Stored data entries
= = = = = = =

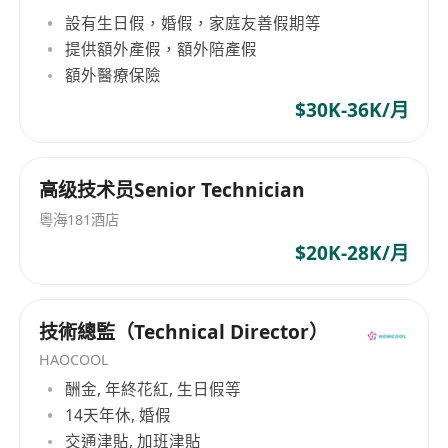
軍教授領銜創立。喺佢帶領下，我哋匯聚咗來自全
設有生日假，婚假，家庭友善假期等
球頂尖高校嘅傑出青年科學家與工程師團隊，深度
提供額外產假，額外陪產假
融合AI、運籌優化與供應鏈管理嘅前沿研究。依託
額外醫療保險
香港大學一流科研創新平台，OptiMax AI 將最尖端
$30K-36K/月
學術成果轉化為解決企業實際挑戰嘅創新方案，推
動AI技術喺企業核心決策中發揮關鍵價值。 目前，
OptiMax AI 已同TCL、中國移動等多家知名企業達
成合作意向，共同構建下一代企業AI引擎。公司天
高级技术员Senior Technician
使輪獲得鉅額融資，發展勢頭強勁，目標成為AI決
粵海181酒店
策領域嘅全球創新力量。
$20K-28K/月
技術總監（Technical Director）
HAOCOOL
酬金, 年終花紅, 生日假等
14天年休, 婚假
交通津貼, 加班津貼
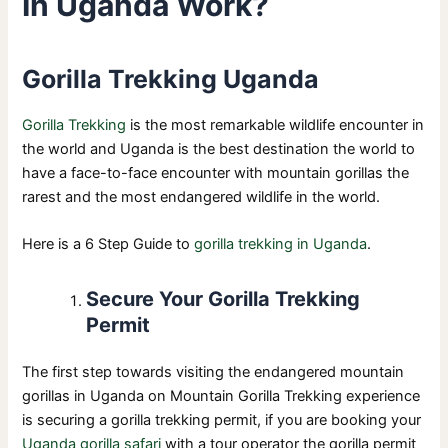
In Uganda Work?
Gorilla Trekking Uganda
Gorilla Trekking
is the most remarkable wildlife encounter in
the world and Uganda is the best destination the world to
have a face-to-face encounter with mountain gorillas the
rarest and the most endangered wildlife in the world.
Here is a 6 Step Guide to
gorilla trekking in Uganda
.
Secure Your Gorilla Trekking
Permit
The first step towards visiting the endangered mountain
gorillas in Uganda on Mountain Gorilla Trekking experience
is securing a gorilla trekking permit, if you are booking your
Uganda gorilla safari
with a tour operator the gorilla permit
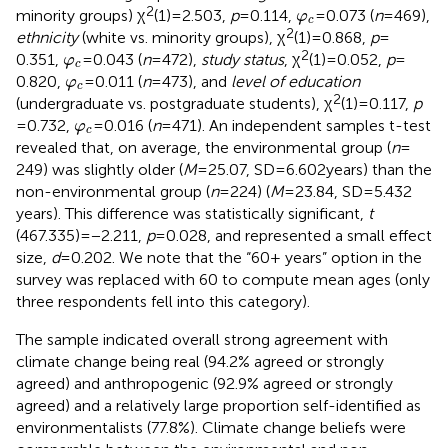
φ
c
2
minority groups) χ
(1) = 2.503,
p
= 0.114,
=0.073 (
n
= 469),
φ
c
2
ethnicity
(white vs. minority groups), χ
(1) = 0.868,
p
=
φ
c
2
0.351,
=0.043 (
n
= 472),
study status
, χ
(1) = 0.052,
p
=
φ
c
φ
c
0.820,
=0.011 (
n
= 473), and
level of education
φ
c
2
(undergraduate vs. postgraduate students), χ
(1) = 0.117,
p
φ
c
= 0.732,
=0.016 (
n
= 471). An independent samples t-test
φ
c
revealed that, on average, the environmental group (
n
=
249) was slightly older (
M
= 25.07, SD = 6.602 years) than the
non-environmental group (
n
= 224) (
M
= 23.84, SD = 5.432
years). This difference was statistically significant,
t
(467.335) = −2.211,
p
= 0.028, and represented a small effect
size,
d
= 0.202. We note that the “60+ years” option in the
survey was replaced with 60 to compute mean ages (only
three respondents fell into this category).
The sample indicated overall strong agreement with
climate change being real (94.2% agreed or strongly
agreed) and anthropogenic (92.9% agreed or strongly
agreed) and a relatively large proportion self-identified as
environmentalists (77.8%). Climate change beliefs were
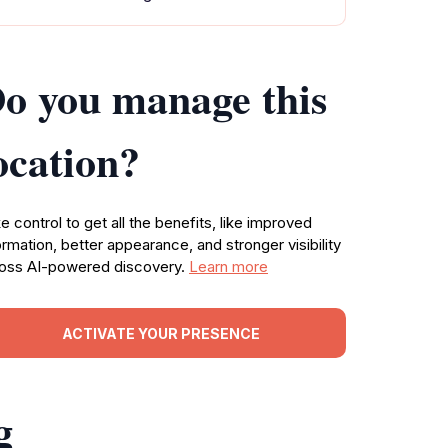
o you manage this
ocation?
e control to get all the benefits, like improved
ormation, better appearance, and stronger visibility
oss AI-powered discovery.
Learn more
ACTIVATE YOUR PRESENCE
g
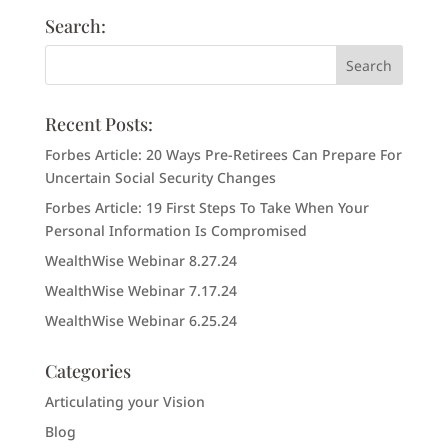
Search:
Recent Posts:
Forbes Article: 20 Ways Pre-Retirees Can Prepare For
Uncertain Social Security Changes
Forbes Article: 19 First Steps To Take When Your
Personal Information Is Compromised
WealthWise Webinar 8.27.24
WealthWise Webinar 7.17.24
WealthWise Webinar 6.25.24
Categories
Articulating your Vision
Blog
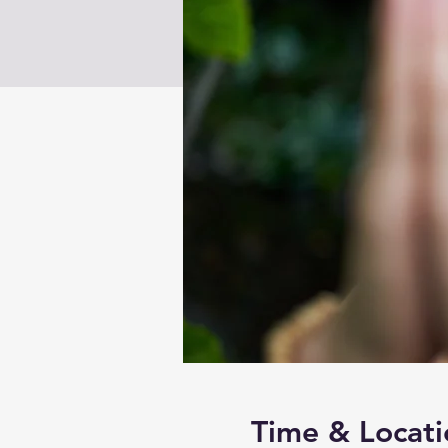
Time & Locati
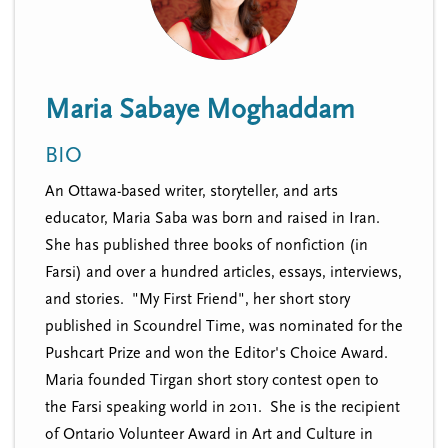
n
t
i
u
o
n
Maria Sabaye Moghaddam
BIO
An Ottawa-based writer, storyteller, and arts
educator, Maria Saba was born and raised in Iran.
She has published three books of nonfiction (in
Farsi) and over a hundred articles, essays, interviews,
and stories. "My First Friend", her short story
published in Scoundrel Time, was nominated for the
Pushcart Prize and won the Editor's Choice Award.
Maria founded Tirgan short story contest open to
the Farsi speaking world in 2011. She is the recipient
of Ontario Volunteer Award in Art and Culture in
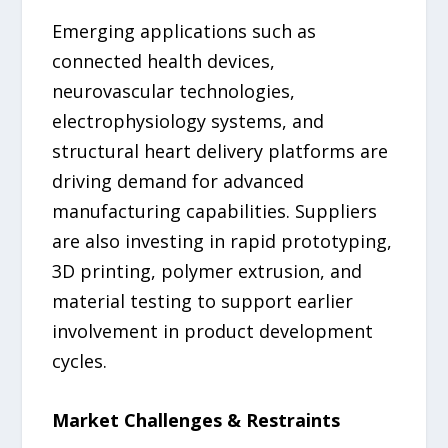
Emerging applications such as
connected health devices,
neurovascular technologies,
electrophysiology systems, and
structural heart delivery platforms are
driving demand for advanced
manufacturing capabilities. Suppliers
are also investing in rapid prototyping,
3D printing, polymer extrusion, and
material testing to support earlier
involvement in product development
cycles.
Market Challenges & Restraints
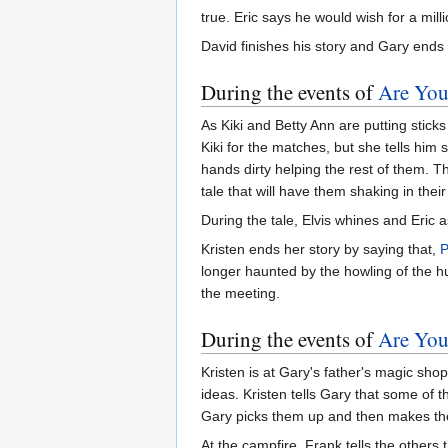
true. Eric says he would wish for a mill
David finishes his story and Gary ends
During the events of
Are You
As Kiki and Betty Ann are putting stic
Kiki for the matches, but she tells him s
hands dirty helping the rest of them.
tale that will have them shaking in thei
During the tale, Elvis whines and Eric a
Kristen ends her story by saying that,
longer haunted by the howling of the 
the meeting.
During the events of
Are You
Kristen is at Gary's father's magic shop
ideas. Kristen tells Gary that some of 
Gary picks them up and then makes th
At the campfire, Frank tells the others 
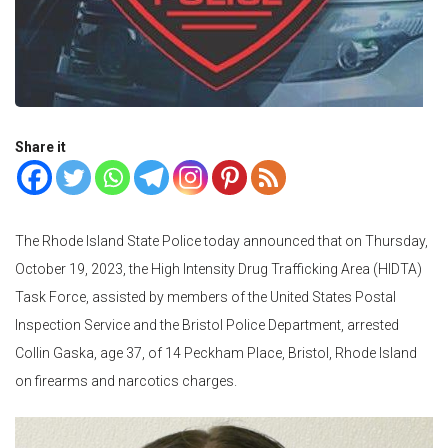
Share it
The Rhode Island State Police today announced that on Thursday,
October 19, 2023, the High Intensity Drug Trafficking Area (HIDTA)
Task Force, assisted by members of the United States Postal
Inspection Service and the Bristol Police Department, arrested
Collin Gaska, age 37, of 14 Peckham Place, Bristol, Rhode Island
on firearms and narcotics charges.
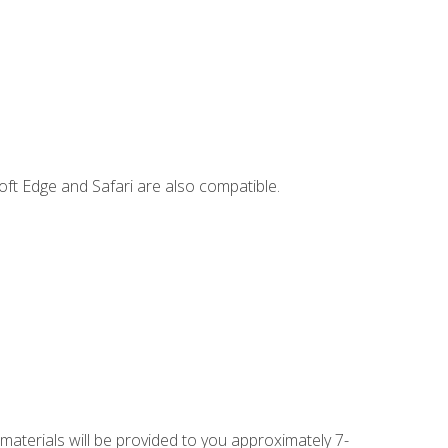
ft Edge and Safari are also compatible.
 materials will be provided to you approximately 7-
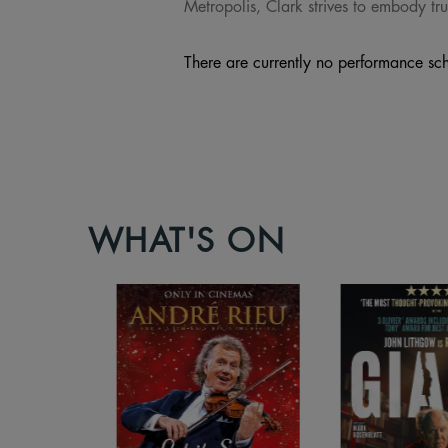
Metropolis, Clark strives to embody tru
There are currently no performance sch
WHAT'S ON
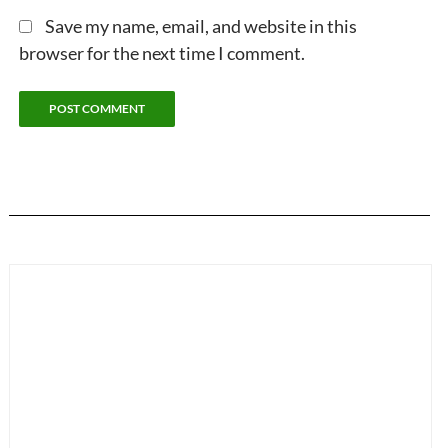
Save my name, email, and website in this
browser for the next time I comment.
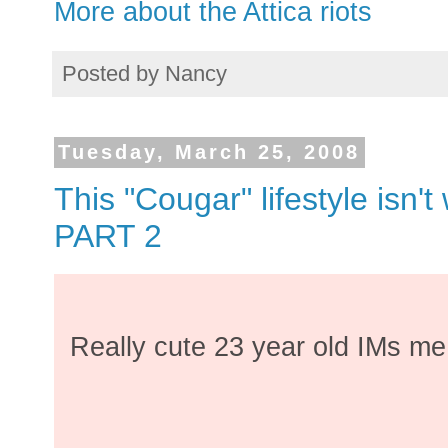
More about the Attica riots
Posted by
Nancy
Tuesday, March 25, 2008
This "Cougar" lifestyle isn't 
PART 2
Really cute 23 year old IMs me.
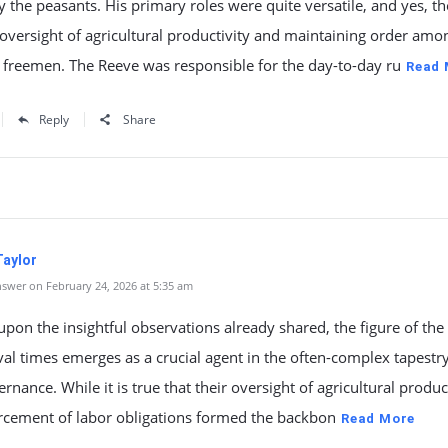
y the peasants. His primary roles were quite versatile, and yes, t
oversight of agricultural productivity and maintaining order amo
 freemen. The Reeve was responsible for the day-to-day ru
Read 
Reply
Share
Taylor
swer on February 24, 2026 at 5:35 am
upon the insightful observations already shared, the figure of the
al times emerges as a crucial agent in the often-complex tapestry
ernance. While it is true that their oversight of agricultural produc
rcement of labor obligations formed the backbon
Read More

= = = = = = =

Could you retype all the entries exactly, skipping the pictures?

軍教授領銜創立。喺佢帶領下，我哋匯聚咗來自全
設有生日假，婚假，家庭友善假期等
球頂尖高校嘅傑出青年科學家與工程師團隊，深度
提供額外產假，額外陪產假
融合AI、運籌優化與供應鏈管理嘅前沿研究。依託
額外醫療保險
香港大學一流科研創新平台，OptiMax AI 將最尖端
$30K-36K/月
學術成果轉化為解決企業實際挑戰嘅創新方案，推
動AI技術喺企業核心決策中發揮關鍵價值。 目前，
OptiMax AI 已同TCL、中國移動等多家知名企業達
成合作意向，共同構建下一代企業AI引擎。公司天
高级技术员Senior Technician
使輪獲得鉅額融資，發展勢頭強勁，目標成為AI決
粵海181酒店
策領域嘅全球創新力量。
$20K-28K/月
技術總監（Technical Director）
HAOCOOL
酬金, 年終花紅, 生日假等
14天年休, 婚假
交通津貼, 加班津貼
In Uganda Work?
Gorilla Trekking Uganda
Gorilla Trekking
is the most remarkable wildlife encounter in
the world and Uganda is the best destination the world to
have a face-to-face encounter with mountain gorillas the
rarest and the most endangered wildlife in the world.
Here is a 6 Step Guide to
gorilla trekking in Uganda
.
Secure Your Gorilla Trekking
Permit
The first step towards visiting the endangered mountain
gorillas in Uganda on Mountain Gorilla Trekking experience
is securing a gorilla trekking permit, if you are booking your
Uganda gorilla safari
with a tour operator the gorilla permit
φ
c
2
minority groups) χ
(1) = 2.503,
p
= 0.114,
=0.073 (
n
= 469),
φ
c
2
ethnicity
(white vs. minority groups), χ
(1) = 0.868,
p
=
φ
c
2
0.351,
=0.043 (
n
= 472),
study status
, χ
(1) = 0.052,
p
=
φ
c
φ
c
0.820,
=0.011 (
n
= 473), and
level of education
φ
c
2
(undergraduate vs. postgraduate students), χ
(1) = 0.117,
p
φ
c
= 0.732,
=0.016 (
n
= 471). An independent samples t-test
φ
c
revealed that, on average, the environmental group (
n
=
249) was slightly older (
M
= 25.07, SD = 6.602 years) than the
non-environmental group (
n
= 224) (
M
= 23.84, SD = 5.432
years). This difference was statistically significant,
t
(467.335) = −2.211,
p
= 0.028, and represented a small effect
size,
d
= 0.202. We note that the “60+ years” option in the
survey was replaced with 60 to compute mean ages (only
three respondents fell into this category).
The sample indicated overall strong agreement with
climate change being real (94.2% agreed or strongly
agreed) and anthropogenic (92.9% agreed or strongly
agreed) and a relatively large proportion self-identified as
environmentalists (77.8%). Climate change beliefs were
o you manage this
ocation?
e control to get all the benefits, like improved
ormation, better appearance, and stronger visibility
oss AI-powered discovery.
Learn more
ACTIVATE YOUR PRESENCE
g
Search:
Recent Posts:
Forbes Article: 20 Ways Pre-Retirees Can Prepare For
Uncertain Social Security Changes
Forbes Article: 19 First Steps To Take When Your
Personal Information Is Compromised
WealthWise Webinar 8.27.24
WealthWise Webinar 7.17.24
WealthWise Webinar 6.25.24
Categories
Articulating your Vision
Blog
Time & Locati
n
t
i
u
o
n
Maria Sabaye Moghaddam
BIO
An Ottawa-based writer, storyteller, and arts
educator, Maria Saba was born and raised in Iran.
She has published three books of nonfiction (in
Farsi) and over a hundred articles, essays, interviews,
and stories. "My First Friend", her short story
published in Scoundrel Time, was nominated for the
Pushcart Prize and won the Editor's Choice Award.
Maria founded Tirgan short story contest open to
the Farsi speaking world in 2011. She is the recipient
of Ontario Volunteer Award in Art and Culture in
Emerging applications such as
connected health devices,
neurovascular technologies,
electrophysiology systems, and
structural heart delivery platforms are
driving demand for advanced
manufacturing capabilities. Suppliers
are also investing in rapid prototyping,
3D printing, polymer extrusion, and
material testing to support earlier
involvement in product development
cycles.
Market Challenges & Restraints
true. Eric says he would wish for a mill
David finishes his story and Gary ends
During the events of
Are You
As Kiki and Betty Ann are putting stic
Kiki for the matches, but she tells him s
hands dirty helping the rest of them.
tale that will have them shaking in thei
During the tale, Elvis whines and Eric a
Kristen ends her story by saying that,
longer haunted by the howling of the 
the meeting.
During the events of
Are You
Kristen is at Gary's father's magic shop
ideas. Kristen tells Gary that some of 
Gary picks them up and then makes th
At the campfire, Frank tells the others 
Share it
The Rhode Island State Police today announced that on Thursday,
October 19, 2023, the High Intensity Drug Trafficking Area (HIDTA)
Task Force, assisted by members of the United States Postal
Inspection Service and the Bristol Police Department, arrested
Collin Gaska, age 37, of 14 Peckham Place, Bristol, Rhode Island
on firearms and narcotics charges.
ft Edge and Safari are also compatible.
 materials will be provided to you approximately 7-
Metropolis, Clark strives to embody tru
There are currently no performance sch
WHAT'S ON
Save my name, email, and website in this
browser for the next time I comment.
More about the Attica riots
Posted by
Nancy
Tuesday, March 25, 2008
This "Cougar" lifestyle isn't 
PART 2
Really cute 23 year old IMs me.
y the peasants. His primary roles were quite versatile, and yes, t
oversight of agricultural productivity and maintaining order amo
 freemen. The Reeve was responsible for the day-to-day ru
Read 
Reply
Share
Taylor
swer on February 24, 2026 at 5:35 am
upon the insightful observations already shared, the figure of the
al times emerges as a crucial agent in the often-complex tapestry
ernance. While it is true that their oversight of agricultural produc
rcement of labor obligations formed the backbon
Read More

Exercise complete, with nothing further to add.